The Hair rig is a fishing method which allows a bait to be presented without sitting directly on the hook. It is mainly associated with boilies, but also works effectively with many other baits. The Hair-Rig became popular in the 1980s and was the joint invention of Len Middleton and Kevin Maddocks.

It has been experimented with by many anglers, and has revolutionised carp fishing.
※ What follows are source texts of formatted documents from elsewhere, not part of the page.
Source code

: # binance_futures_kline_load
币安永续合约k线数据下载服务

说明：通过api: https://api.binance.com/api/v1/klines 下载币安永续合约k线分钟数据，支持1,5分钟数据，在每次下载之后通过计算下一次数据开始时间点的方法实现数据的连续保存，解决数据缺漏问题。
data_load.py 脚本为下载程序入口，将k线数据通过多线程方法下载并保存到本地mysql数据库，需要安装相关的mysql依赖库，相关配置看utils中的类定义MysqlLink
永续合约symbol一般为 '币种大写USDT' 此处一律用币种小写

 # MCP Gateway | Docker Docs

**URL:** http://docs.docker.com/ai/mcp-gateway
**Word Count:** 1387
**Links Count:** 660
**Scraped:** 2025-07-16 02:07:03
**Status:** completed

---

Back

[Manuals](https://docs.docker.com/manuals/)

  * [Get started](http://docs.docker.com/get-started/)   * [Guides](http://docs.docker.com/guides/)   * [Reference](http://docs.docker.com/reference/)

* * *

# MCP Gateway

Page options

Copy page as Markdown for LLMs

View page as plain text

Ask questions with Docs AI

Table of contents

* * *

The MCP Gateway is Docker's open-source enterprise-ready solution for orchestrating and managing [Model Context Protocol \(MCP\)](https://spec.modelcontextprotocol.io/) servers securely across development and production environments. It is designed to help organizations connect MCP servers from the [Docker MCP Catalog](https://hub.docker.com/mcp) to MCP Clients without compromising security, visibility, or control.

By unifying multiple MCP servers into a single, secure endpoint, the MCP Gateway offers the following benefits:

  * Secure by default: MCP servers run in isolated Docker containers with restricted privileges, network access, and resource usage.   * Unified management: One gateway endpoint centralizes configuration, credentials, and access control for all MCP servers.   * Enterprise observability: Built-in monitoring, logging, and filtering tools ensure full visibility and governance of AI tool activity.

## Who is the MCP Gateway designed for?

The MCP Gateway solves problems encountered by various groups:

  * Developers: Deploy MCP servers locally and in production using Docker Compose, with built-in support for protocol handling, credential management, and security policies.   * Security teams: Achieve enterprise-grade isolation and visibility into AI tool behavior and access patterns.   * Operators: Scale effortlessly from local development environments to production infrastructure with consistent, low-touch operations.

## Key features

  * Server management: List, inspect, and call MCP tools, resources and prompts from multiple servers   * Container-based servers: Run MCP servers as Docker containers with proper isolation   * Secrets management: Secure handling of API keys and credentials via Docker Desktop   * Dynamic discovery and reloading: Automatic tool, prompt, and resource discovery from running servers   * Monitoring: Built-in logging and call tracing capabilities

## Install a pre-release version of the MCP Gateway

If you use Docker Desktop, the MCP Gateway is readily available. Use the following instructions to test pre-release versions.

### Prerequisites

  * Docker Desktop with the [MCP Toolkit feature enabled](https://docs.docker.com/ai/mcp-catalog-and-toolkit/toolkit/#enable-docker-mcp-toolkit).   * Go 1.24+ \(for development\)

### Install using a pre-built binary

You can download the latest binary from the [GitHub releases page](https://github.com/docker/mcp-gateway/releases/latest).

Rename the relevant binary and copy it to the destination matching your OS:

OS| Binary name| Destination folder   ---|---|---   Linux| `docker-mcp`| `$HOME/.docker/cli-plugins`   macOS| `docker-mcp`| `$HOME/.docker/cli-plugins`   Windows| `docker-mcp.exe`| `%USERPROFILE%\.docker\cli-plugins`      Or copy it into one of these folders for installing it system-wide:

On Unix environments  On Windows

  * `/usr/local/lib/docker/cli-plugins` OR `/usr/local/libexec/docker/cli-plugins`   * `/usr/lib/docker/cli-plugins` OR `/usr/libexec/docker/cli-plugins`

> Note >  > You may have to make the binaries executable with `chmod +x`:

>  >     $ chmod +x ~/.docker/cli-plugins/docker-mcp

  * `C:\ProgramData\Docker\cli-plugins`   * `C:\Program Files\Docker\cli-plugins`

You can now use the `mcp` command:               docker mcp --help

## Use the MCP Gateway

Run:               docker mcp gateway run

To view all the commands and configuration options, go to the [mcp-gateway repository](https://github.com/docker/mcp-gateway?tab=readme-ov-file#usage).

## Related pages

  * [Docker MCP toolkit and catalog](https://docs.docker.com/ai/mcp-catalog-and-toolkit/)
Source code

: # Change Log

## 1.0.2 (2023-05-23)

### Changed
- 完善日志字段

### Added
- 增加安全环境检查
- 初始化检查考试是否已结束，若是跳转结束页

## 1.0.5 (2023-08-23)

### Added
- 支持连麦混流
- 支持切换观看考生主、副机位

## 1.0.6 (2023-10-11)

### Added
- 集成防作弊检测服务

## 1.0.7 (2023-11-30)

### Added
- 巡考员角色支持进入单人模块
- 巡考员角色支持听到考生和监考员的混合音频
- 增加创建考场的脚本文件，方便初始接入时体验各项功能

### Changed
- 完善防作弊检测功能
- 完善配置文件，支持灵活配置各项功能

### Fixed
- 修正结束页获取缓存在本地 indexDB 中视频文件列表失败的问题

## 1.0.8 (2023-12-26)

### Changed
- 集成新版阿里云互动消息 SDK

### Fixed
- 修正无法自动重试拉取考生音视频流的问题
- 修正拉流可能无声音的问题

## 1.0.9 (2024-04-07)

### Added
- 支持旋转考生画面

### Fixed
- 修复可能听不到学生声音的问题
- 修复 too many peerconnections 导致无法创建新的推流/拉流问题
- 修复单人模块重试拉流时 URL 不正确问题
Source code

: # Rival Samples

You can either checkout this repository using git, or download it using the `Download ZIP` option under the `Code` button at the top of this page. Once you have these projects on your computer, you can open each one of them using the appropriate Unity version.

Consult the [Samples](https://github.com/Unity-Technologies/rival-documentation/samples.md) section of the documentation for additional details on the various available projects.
At the beginning, natural hair from Len's wife's head was used because Len's own hair was far too curly. Hence the name, "hair-rig", to attach the bait to the hook after many 'tank test' experiments with captive carp carried out in Len's home. Before that all sorts of other materials were tried but human hair worked from the start. Human hair was very discreet and the carp seemed unaware of it when picking up bait attached to it, and also taking in the hook, but it was a little fragile. In tests, the carp only took the free offerings and left the hook bait if the bait was not attached to a 'hair'. Human hair was also a problem because anglers sometimes lost their baits when casting. These problems have been solved with the appearance of braided thread, a new material that allows threads to be as discreet as natural ones but more resistant to breaking.
However, many believe, that the whole concept works because the hook is not buried in the bait, as when fishing for other fish species, and due to the carp`s feeding method of sucking and blowing, the sharp hook point catches in the mouth or lips. A heavy semi-fixed lead sinker (2 ozs upwards) then pulls the hook into the flesh and usually the fish bolts off in alarm, so this is a very effective self-hooking rig, with no need for the angler to 'strike' as in the past. Many variations of the 'Hair-Rig' are now used by carp anglers and most of these are not like original 'hairs' at all, but 'Hook Out' rigs designed to allow the bare hook to catch in the mouth or lips.